◆ **Page excerpt**
- Opening Delimiter -
Skip to content

ArthurPieri/simple_etl

Repository files navigation

APie Simple ETL

This repo is a compilation of Python Classes to help Extract data from a source (a database, a file, a data lake, or other) and make the minimal necessary transformations to load it into your Data Warehouse.

Dev Setup

  • Install ASDF to keep versions consistent
    • Install Python 3.11.4
      asdf plugin add python
      asdf install python 3.11.4
    • Install Poetry 1.5.1
      asdf plugin-add poetry https://github.com/asdf-community/asdf-poetry.git
      asdf install poetry 1.5.1
  • In the source repository run:
    poetry install
    poetry run pre-commit install
  • Copy .env.example as .env into the 'tests' folder and enter the correct value for each variable

Each class by itself does not do anything. To see the code running, try running one of the Pipelines in the folder ./src/pipelines

Folders and Arch definition

There are two main folders at the root of the project:

  • src
    • Here we have all the code
  • tests
    • Here, we have all the tests, configuration files, fixtures, and anything else necessary to run tests on the code.

src folder

Inside the src folder, we have four main folders

  • extract
    • Here, we have the definition of the extract classes and the declaration of the interface
  • load
  • transform
  • pipeline

tests folder

To simplify the import statements on your tests, every 'test_*.py' file is placed in the tests folder root. Any other definition necessary to run the tests will be placed into the respective folder.

Creating a Pipeline

The main objective when defining each of the base classes is that your pipeline can be defined as:

    from ../extract/choose_one_extract_class import ExtractClass
    from ../transform/choose_one_transform_class import TransformClass
    from ../load/choose_one_load_class import LoadClass

    # the **kwargs depend on the class you choose
    extract_obj = ExtractClass(**kwargs)
    transform_obj = TransformClass(**kwargs)
    load_obj = LoadClass(**kwargs)

    extracted_data = extract_obj.extract(**kwargs)
    transformed_data = transform_obj.transform(extracted_data, **kwargs)
    load_obj.load(transformed_data, **kwargs)

Not all pipelines will need a transformation before the load

How to create a new class

  1. When creating a new class, you need to inherit the interface for that step, so if you want to extract data, you need to inherit the extract_interface
  2. Develop all the methods defined in the interface and any other necessary methods
  3. Create unit tests for your class
  4. Open a PR
- Closing Delimiter -
◆ **Data under study**
- Opening Delimiter -
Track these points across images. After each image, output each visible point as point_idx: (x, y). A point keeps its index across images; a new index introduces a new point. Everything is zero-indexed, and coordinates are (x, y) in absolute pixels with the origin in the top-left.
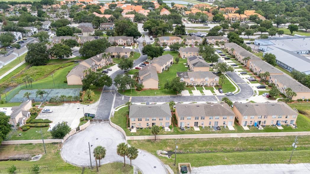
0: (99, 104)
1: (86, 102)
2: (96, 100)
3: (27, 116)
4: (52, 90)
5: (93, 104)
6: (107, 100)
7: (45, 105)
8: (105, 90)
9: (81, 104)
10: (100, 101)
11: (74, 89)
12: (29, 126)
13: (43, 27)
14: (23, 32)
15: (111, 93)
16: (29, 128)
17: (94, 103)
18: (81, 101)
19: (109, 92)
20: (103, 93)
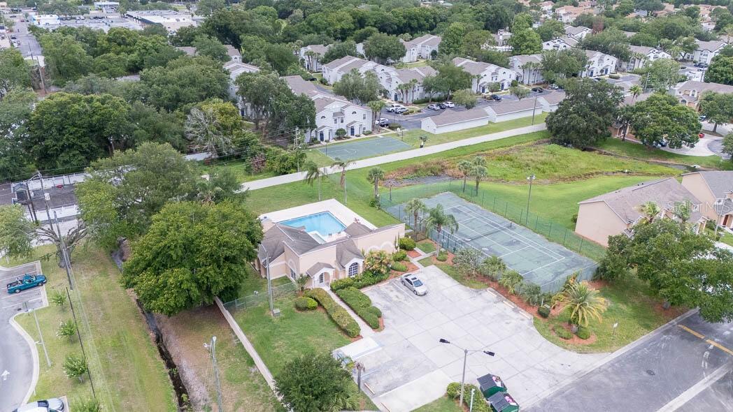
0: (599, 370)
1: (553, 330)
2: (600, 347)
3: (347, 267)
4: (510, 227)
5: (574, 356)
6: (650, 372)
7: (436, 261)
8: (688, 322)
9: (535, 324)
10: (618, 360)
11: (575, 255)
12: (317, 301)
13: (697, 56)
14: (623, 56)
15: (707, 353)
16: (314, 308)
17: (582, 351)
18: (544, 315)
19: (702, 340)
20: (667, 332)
- Closing Delimiter -
- Opening Delimiter -
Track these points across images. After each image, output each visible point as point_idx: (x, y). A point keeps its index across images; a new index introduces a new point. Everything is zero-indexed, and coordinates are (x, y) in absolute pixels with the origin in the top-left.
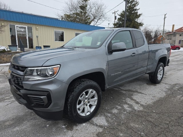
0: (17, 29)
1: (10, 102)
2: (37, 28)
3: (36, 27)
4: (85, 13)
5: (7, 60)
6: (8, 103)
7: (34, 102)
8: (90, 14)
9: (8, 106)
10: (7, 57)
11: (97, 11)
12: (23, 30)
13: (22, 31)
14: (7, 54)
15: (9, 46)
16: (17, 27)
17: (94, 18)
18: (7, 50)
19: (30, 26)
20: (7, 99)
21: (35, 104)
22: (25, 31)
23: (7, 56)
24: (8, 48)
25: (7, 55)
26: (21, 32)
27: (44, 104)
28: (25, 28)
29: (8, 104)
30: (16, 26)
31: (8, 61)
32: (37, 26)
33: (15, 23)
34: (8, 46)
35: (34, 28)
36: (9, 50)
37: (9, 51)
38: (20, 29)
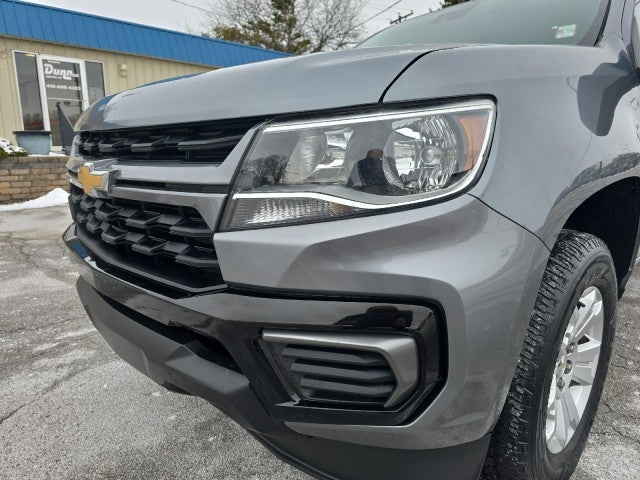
- Closing Delimiter -
- Opening Delimiter -
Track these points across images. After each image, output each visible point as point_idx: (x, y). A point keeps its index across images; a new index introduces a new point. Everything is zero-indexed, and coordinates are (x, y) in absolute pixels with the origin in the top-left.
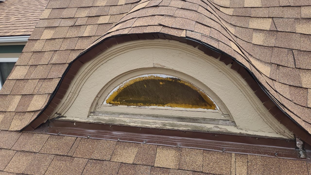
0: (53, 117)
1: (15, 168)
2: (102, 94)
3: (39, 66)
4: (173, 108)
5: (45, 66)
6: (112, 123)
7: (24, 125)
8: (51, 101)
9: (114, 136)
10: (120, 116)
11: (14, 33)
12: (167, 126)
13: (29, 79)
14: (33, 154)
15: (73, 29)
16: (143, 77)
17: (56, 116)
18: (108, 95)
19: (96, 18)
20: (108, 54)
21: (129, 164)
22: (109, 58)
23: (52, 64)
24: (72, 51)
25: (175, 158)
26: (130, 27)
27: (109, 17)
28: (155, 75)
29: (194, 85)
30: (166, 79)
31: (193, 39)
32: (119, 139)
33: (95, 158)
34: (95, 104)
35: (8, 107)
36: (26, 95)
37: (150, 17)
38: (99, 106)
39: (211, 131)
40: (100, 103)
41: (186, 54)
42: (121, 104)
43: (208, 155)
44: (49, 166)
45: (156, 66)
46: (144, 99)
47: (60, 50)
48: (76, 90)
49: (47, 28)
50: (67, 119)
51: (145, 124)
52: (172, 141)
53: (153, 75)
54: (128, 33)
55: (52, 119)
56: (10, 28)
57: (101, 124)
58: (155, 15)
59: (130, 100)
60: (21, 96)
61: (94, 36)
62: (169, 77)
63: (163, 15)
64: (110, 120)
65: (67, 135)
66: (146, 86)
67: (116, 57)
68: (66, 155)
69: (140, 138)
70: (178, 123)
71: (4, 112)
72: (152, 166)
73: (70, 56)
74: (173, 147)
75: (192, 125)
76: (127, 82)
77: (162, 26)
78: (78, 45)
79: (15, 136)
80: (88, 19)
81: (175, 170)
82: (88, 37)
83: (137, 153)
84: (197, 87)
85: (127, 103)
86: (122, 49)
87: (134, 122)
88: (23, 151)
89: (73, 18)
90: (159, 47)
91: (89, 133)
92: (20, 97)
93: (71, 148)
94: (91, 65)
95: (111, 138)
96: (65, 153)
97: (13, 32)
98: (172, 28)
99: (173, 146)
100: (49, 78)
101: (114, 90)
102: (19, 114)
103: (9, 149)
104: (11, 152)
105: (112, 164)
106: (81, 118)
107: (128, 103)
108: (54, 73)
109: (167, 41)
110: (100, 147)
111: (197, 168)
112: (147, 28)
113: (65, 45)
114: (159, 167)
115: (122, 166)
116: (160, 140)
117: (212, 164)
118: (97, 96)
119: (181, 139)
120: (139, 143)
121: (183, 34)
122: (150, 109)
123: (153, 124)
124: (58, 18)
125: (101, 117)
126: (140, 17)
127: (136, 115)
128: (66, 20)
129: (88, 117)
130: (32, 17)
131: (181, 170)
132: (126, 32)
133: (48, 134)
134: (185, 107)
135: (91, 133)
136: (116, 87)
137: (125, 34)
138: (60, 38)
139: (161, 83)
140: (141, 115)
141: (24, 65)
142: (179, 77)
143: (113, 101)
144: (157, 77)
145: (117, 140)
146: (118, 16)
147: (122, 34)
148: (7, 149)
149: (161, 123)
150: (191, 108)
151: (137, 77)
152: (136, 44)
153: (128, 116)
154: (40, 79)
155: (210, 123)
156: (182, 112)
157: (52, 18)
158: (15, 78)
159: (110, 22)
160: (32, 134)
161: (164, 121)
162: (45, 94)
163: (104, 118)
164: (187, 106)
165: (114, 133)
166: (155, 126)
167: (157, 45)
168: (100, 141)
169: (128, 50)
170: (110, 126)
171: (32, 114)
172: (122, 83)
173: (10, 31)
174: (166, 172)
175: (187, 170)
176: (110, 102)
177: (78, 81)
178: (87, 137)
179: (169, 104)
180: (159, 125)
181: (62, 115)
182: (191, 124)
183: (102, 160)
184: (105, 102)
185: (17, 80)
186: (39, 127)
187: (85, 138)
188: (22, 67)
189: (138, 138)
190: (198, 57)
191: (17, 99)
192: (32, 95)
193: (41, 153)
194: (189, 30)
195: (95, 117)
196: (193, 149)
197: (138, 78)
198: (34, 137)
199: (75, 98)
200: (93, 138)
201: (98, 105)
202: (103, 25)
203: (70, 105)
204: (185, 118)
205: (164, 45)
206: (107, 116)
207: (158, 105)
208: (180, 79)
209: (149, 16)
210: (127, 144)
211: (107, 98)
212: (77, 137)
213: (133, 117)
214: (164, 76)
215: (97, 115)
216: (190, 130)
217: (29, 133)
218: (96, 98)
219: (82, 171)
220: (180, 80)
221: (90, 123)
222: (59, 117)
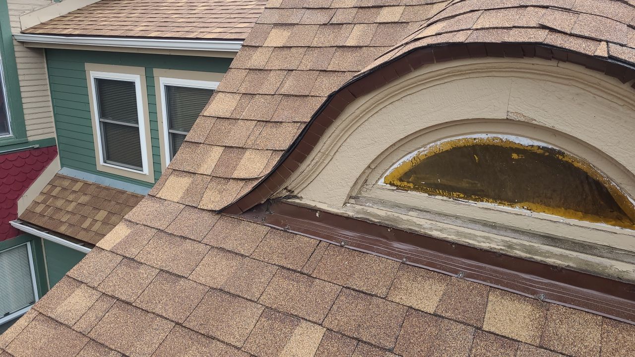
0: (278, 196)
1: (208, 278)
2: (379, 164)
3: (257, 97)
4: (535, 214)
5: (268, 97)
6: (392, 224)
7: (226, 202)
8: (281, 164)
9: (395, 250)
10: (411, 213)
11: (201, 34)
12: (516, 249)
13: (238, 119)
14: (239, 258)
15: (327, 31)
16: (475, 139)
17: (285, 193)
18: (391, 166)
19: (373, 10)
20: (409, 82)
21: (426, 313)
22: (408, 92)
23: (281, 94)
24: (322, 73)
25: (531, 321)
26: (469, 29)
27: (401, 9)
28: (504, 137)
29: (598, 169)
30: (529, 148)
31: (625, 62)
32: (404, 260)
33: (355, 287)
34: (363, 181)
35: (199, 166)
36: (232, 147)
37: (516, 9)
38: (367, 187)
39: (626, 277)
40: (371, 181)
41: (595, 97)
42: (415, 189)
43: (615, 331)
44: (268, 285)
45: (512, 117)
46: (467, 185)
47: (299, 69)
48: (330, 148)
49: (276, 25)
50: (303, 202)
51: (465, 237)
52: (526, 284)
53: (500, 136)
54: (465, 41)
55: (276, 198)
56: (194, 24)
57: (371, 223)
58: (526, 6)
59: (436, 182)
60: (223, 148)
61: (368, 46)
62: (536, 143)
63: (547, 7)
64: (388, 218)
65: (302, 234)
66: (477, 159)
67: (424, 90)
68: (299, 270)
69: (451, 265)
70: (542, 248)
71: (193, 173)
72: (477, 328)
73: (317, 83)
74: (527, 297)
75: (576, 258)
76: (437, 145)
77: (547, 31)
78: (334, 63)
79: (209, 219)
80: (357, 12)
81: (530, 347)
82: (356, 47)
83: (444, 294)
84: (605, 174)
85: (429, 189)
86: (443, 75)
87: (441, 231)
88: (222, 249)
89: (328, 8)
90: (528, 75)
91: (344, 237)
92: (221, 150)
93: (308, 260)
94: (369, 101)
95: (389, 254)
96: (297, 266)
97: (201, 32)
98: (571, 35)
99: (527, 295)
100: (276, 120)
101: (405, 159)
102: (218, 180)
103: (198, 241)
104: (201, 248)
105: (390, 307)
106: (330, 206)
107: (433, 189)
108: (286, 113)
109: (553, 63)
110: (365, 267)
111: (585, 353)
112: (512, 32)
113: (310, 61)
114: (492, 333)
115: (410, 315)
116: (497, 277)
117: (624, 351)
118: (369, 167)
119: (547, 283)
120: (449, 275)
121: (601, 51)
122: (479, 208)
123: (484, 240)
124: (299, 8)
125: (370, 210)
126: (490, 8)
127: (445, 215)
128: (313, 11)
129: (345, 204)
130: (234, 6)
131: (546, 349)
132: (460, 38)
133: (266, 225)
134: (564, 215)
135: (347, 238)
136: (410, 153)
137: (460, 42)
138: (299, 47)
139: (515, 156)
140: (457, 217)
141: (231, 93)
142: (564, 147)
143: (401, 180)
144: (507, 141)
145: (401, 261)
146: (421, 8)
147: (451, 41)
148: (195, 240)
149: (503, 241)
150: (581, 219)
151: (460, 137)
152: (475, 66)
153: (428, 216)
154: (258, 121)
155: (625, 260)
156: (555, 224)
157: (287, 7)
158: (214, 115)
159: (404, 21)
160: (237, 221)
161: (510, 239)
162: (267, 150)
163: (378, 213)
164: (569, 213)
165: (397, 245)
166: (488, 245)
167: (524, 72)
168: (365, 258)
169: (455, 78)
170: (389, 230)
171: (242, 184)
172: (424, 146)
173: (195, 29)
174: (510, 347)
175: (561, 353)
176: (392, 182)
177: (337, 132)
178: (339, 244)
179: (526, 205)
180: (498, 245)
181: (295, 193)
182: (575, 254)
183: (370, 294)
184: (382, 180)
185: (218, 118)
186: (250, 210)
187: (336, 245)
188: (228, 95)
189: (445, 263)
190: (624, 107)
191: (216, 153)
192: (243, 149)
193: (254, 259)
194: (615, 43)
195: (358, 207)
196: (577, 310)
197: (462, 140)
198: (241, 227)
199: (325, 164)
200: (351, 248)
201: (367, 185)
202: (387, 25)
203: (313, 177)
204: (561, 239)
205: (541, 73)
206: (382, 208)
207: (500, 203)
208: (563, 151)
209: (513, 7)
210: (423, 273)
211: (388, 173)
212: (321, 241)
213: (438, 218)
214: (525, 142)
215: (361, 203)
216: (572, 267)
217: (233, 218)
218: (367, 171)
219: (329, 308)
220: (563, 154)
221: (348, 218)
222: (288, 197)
- Closing Delimiter -
◆ **Task 1**
According to the ETL repository page, which version of Python should be installed for the dev setup?
◆ **Task 2**
Repeat the part of the ETL repository page starting with "from ../extract/choose_one_extract_class import" and going on through "load_obj.load(transformed_data, **kwargs)", switching "transform_obj" to "transformer".

◆ **Task response 1**
Python 3.11.4

◆ **Task response 2**
from ../extract/choose_one_extract_class import ExtractClass
    from ../transform/choose_one_transform_class import TransformClass
    from ../load/choose_one_load_class import LoadClass

    # the **kwargs depend on the class you choose
    extract_obj = ExtractClass(**kwargs)
    transformer = TransformClass(**kwargs)
    load_obj = LoadClass(**kwargs)

    extracted_data = extract_obj.extract(**kwargs)
    transformed_data = transformer.transform(extracted_data, **kwargs)
    load_obj.load(transformed_data, **kwargs)